Santa Casa de Formiga paga dívida de R$ 300,5 mil com dinheiro de TAC

Da Redação 

A Santa Casa de Misericórdia de Formiga informou nesta quinta-feira, 29, que começou a receber os valores referentes ao Termo de Ajustamento de Conduta (TAC) ajuizado pelo Ministério Público de Minas Gerais (MPMG), após oito meses de atraso. Na última semana o hospital teve acesso a R$ 323.573,00 que se referem ao pagamento de outubro, novembro e dezembro de 2017 e janeiro e fevereiro de 2018, pagos pelos municípios que integram a microrregião de saúde.

Segundo o gerente administrativo da Santa Casa, José Edilson Araújo, com esse valor foi possível quitar parte das dívidas que definem a assistência plena da unidade, como a obstetrícia.

— Usamos R$ 110.580,40 e quitamos os salários de todos médicos que fazem plantão no setor, referentes aos meses de janeiro e fevereiro de 2018 — diz.

Das demais clínicas, incluindo pediatria, Unidade de Terapia Intensiva adulta, anestesia, ortopedia, dentre outras, foram quitados percentuais da dívida com os profissionais médicos.
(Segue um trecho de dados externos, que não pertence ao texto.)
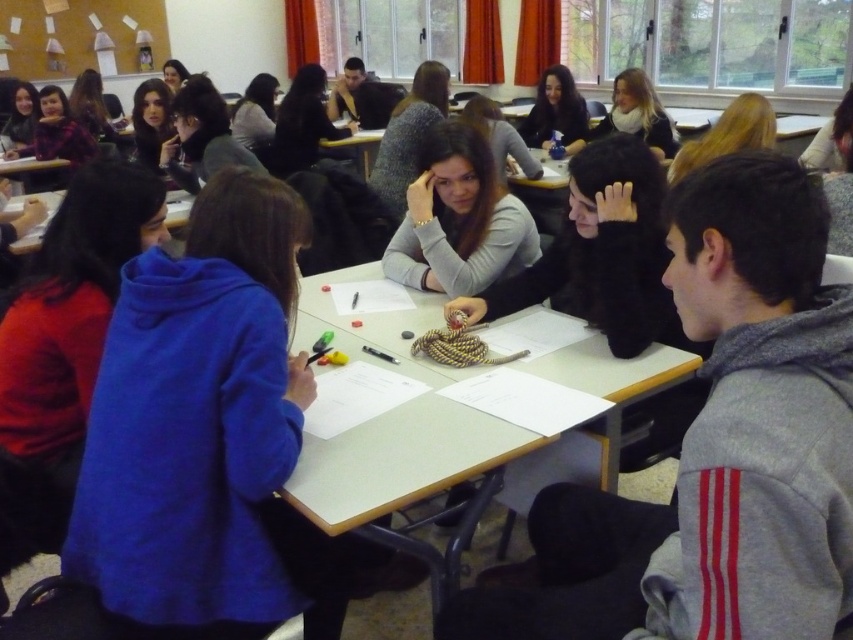
Is gray matte sweater at center further to camera compared to light brown hair at upper center?

No.

Is the position of gray matte sweater at center less distant than that of light brown hair at upper center?

That is True.

Is point (456, 240) positioned after point (662, 109)?

No.

This screenshot has height=640, width=853. What are the coordinates of `gray matte sweater at center` in the screenshot? It's located at (457, 220).

Can you confirm if smooth white table at center is taller than light brown hair at upper center?

Indeed, smooth white table at center has a greater height compared to light brown hair at upper center.

Who is lower down, smooth white table at center or light brown hair at upper center?

smooth white table at center

In order to click on smooth white table at center in this screenshot , I will do `click(399, 460)`.

From the picture: Is matte black hair at upper center further to the viewer compared to white paper at center?

That is True.

Which is behind, point (566, 99) or point (183, 212)?

The point (566, 99) is behind.

Describe the element at coordinates (555, 109) in the screenshot. I see `matte black hair at upper center` at that location.

At what (x,y) coordinates should I click in order to perform the action: click on matte black hair at upper center. Please return your answer as a coordinate pair (x, y). Looking at the image, I should click on (555, 109).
— O valor recebido por meio do TAC chegou à unidade oito meses depois da proposta de cofinanciamento e, mesmo diante do atraso desse repasse, ele é igualmente importante, pois conseguimos colocar em dia boa parte dos nossos serviços e isso significa que estamos trilhando um novo caminho, com esperança de que essa ação, como tantas outras que estamos elaborando, tragam o alívio financeiro tão necessário à Santa Casa — acrescenta a provedora da Santa Casa, Anice Bottrel.

A provedora reforça que a retaguarda hospitalar precisa ter equilíbrio econômico e financeiro para receber os pacientes diariamente.

— Com esse valor, vamos gerir os serviços de saúde para que haja disponibilidade de atendimentos para todos. O que não queremos em hipótese alguma e que evitamos a todo custo é a paralisação nos atendimentos. Esse hospital precisa estar de portas abertas para receber a toda e qualquer demanda do SUS — pontua.

TAC

Em junho de 2017, diante do momento crítico pelo qual passava a unidade de saúde, o MP interveio com o TAC, que estipulava um cofinanciamento entre os gestores de saúde que integram a rede, sendo eles os de Formiga, Pains, Córrego Fundo, Córrego Danta, Bambuí, Tapiraí, Iguatama, Pimenta e Medeiros.

O TAC prevê repasses de R$ 1 por habitante das nove cidades, o que é equivalente a R$ R$ 132.315,00 por mês, se ocorrer o pagamento dentro do prazo estipulado. Com as verbas, a Santa Casa de Formiga terá condições de reduzir o déficit operacional e, com isso, terá condições para minimizar a dívida à medida que tiver acesso aos valores.

A Santa Casa explica que o TAC não substitui políticas públicas ou outros repasses, como o que é feito mensalmente pela Prefeitura de Formiga, no valor de R$ 108 mil.

Os repasses do TAC, como medida judicial, devem ser feitos à Secretaria de Saúde de Formiga, que transfere o valor à unidade de saúde no 5º dia útil de cada mês.

— Existe prestação de contas do investimento desses valores para todos os gestores — diz José Edilson.

O TAC tem duração de um ano e pode ser renovado, de acordo com a situação financeira do hospital.